REQUIRED ACTION:
All the data below should be printed again without a single difference.

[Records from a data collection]
━━━

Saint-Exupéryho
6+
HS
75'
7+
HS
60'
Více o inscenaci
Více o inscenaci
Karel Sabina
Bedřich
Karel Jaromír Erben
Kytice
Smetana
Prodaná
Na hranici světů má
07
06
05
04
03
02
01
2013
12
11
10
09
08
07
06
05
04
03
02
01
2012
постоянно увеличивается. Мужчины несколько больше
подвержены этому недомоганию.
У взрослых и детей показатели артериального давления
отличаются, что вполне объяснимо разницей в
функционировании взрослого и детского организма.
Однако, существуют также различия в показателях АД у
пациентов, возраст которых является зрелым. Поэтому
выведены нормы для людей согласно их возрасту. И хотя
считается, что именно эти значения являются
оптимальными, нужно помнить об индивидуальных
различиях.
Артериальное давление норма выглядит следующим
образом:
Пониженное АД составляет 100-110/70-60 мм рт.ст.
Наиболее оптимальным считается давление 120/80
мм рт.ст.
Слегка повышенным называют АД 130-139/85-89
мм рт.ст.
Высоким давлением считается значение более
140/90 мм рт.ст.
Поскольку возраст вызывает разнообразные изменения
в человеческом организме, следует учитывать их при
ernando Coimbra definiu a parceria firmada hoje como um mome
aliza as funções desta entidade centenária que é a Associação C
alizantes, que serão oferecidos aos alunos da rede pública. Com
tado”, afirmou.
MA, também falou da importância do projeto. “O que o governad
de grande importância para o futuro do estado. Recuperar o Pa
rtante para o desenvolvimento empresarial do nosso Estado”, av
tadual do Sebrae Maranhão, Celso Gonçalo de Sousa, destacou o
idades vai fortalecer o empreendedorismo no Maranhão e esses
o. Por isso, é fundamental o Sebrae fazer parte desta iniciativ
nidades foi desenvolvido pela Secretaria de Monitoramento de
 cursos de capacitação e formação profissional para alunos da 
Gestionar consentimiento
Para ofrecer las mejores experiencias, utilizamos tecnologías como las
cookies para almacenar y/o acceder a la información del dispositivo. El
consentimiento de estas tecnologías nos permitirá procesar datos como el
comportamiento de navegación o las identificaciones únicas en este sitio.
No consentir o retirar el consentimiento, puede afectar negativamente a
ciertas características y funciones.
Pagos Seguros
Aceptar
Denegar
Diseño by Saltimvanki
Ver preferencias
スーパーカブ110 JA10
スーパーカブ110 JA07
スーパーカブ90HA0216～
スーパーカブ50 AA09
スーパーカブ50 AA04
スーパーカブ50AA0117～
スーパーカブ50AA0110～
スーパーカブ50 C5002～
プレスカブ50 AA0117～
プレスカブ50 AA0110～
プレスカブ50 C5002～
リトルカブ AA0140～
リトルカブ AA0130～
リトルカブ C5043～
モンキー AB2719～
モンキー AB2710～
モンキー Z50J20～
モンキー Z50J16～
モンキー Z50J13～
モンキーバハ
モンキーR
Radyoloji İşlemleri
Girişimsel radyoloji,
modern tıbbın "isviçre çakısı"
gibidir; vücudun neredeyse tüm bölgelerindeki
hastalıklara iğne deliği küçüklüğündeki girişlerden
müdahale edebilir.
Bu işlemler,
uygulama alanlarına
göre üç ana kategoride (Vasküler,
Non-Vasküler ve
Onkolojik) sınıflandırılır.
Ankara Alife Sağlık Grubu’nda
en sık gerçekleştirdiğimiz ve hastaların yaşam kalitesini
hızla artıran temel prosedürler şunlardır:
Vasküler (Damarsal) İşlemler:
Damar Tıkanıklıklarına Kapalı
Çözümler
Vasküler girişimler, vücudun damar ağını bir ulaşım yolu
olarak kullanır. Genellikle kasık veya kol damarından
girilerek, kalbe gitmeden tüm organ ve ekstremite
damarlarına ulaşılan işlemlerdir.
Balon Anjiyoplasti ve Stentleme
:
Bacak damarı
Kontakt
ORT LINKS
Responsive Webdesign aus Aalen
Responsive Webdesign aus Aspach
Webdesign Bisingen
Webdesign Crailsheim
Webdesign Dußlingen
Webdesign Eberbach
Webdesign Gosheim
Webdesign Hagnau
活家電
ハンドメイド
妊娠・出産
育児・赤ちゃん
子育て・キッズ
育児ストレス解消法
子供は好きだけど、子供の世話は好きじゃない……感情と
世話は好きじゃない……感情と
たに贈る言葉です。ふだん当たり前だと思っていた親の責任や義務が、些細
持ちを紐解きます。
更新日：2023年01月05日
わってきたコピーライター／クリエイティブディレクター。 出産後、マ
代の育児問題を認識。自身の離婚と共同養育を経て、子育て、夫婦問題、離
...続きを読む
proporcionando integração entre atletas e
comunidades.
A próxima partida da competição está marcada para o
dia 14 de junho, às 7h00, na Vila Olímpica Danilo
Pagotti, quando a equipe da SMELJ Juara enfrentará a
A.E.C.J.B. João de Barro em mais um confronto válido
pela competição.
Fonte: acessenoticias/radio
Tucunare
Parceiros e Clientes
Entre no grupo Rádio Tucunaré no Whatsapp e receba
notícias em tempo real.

━━━

RESPONSE:
Saint-Exupéryho
6+
HS
75'
7+
HS
60'
Více o inscenaci
Více o inscenaci
Karel Sabina
Bedřich
Karel Jaromír Erben
Kytice
Smetana
Prodaná
Na hranici světů má
07
06
05
04
03
02
01
2013
12
11
10
09
08
07
06
05
04
03
02
01
2012
постоянно увеличивается. Мужчины несколько больше
подвержены этому недомоганию.
У взрослых и детей показатели артериального давления
отличаются, что вполне объяснимо разницей в
функционировании взрослого и детского организма.
Однако, существуют также различия в показателях АД у
пациентов, возраст которых является зрелым. Поэтому
выведены нормы для людей согласно их возрасту. И хотя
считается, что именно эти значения являются
оптимальными, нужно помнить об индивидуальных
различиях.
Артериальное давление норма выглядит следующим
образом:
Пониженное АД составляет 100-110/70-60 мм рт.ст.
Наиболее оптимальным считается давление 120/80
мм рт.ст.
Слегка повышенным называют АД 130-139/85-89
мм рт.ст.
Высоким давлением считается значение более
140/90 мм рт.ст.
Поскольку возраст вызывает разнообразные изменения
в человеческом организме, следует учитывать их при
ernando Coimbra definiu a parceria firmada hoje como um mome
aliza as funções desta entidade centenária que é a Associação C
alizantes, que serão oferecidos aos alunos da rede pública. Com
tado”, afirmou.
MA, também falou da importância do projeto. “O que o governad
de grande importância para o futuro do estado. Recuperar o Pa
rtante para o desenvolvimento empresarial do nosso Estado”, av
tadual do Sebrae Maranhão, Celso Gonçalo de Sousa, destacou o
idades vai fortalecer o empreendedorismo no Maranhão e esses
o. Por isso, é fundamental o Sebrae fazer parte desta iniciativ
nidades foi desenvolvido pela Secretaria de Monitoramento de
 cursos de capacitação e formação profissional para alunos da 
Gestionar consentimiento
Para ofrecer las mejores experiencias, utilizamos tecnologías como las
cookies para almacenar y/o acceder a la información del dispositivo. El
consentimiento de estas tecnologías nos permitirá procesar datos como el
comportamiento de navegación o las identificaciones únicas en este sitio.
No consentir o retirar el consentimiento, puede afectar negativamente a
ciertas características y funciones.
Pagos Seguros
Aceptar
Denegar
Diseño by Saltimvanki
Ver preferencias
スーパーカブ110 JA10
スーパーカブ110 JA07
スーパーカブ90HA0216～
スーパーカブ50 AA09
スーパーカブ50 AA04
スーパーカブ50AA0117～
スーパーカブ50AA0110～
スーパーカブ50 C5002～
プレスカブ50 AA0117～
プレスカブ50 AA0110～
プレスカブ50 C5002～
リトルカブ AA0140～
リトルカブ AA0130～
リトルカブ C5043～
モンキー AB2719～
モンキー AB2710～
モンキー Z50J20～
モンキー Z50J16～
モンキー Z50J13～
モンキーバハ
モンキーR
Radyoloji İşlemleri
Girişimsel radyoloji,
modern tıbbın "isviçre çakısı"
gibidir; vücudun neredeyse tüm bölgelerindeki
hastalıklara iğne deliği küçüklüğündeki girişlerden
müdahale edebilir.
Bu işlemler,
uygulama alanlarına
göre üç ana kategoride (Vasküler,
Non-Vasküler ve
Onkolojik) sınıflandırılır.
Ankara Alife Sağlık Grubu’nda
en sık gerçekleştirdiğimiz ve hastaların yaşam kalitesini
hızla artıran temel prosedürler şunlardır:
Vasküler (Damarsal) İşlemler:
Damar Tıkanıklıklarına Kapalı
Çözümler
Vasküler girişimler, vücudun damar ağını bir ulaşım yolu
olarak kullanır. Genellikle kasık veya kol damarından
girilerek, kalbe gitmeden tüm organ ve ekstremite
damarlarına ulaşılan işlemlerdir.
Balon Anjiyoplasti ve Stentleme
:
Bacak damarı
Kontakt
ORT LINKS
Responsive Webdesign aus Aalen
Responsive Webdesign aus Aspach
Webdesign Bisingen
Webdesign Crailsheim
Webdesign Dußlingen
Webdesign Eberbach
Webdesign Gosheim
Webdesign Hagnau
活家電
ハンドメイド
妊娠・出産
育児・赤ちゃん
子育て・キッズ
育児ストレス解消法
子供は好きだけど、子供の世話は好きじゃない……感情と
世話は好きじゃない……感情と
たに贈る言葉です。ふだん当たり前だと思っていた親の責任や義務が、些細
持ちを紐解きます。
更新日：2023年01月05日
わってきたコピーライター／クリエイティブディレクター。 出産後、マ
代の育児問題を認識。自身の離婚と共同養育を経て、子育て、夫婦問題、離
...続きを読む
proporcionando integração entre atletas e
comunidades.
A próxima partida da competição está marcada para o
dia 14 de junho, às 7h00, na Vila Olímpica Danilo
Pagotti, quando a equipe da SMELJ Juara enfrentará a
A.E.C.J.B. João de Barro em mais um confronto válido
pela competição.
Fonte: acessenoticias/radio
Tucunare
Parceiros e Clientes
Entre no grupo Rádio Tucunaré no Whatsapp e receba
notícias em tempo real.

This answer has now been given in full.